- **Input**:
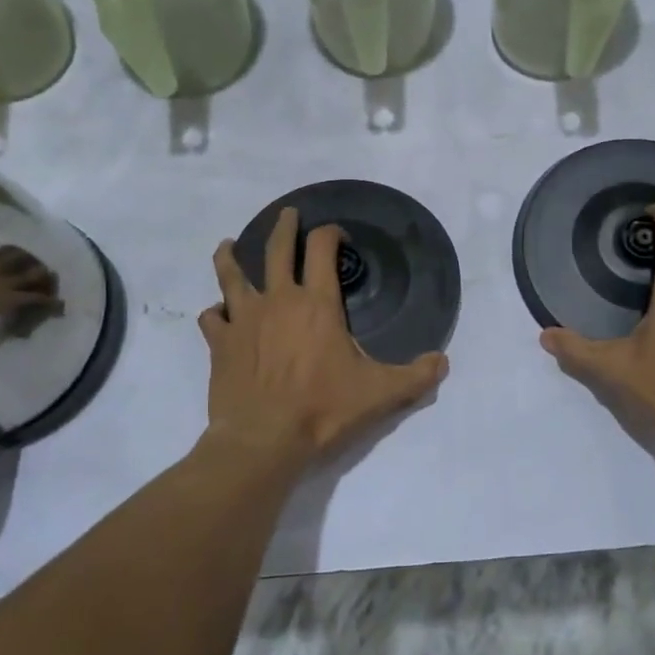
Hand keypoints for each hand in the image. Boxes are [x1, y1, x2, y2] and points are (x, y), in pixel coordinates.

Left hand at [200, 208, 448, 467]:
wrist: (263, 440)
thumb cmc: (323, 410)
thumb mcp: (381, 394)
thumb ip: (416, 376)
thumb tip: (443, 362)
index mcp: (317, 303)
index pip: (322, 249)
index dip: (330, 234)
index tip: (337, 235)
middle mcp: (278, 300)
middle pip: (277, 249)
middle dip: (284, 227)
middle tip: (288, 215)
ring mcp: (244, 319)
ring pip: (231, 275)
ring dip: (230, 256)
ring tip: (228, 245)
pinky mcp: (220, 343)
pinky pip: (212, 318)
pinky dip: (215, 312)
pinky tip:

- **What is needed**:
Copy out the full material exactly. Pictures should not appear in it.

- **Task result**:
Hand keypoints for each hand in the image. Boxes are [x1, y1, x2, y2] and points are (x, y), in pixel coordinates.

Left hand at [200, 208, 448, 467]:
wrist: (263, 440)
thumb cmc: (323, 410)
thumb mcp: (381, 394)
thumb ip: (416, 376)
thumb tip: (443, 362)
index mcp: (317, 303)
index pip: (322, 249)
index dip: (330, 234)
index tip: (337, 235)
middle mcp: (278, 300)
middle pip: (277, 249)
middle dip: (284, 227)
middle tip: (288, 215)
ring mcp: (244, 319)
ring pip: (231, 275)
ring dip: (230, 256)
ring tip: (228, 245)
pinky mcp: (220, 343)
pinky pip: (212, 318)
pinky dip: (215, 312)
pinky tip:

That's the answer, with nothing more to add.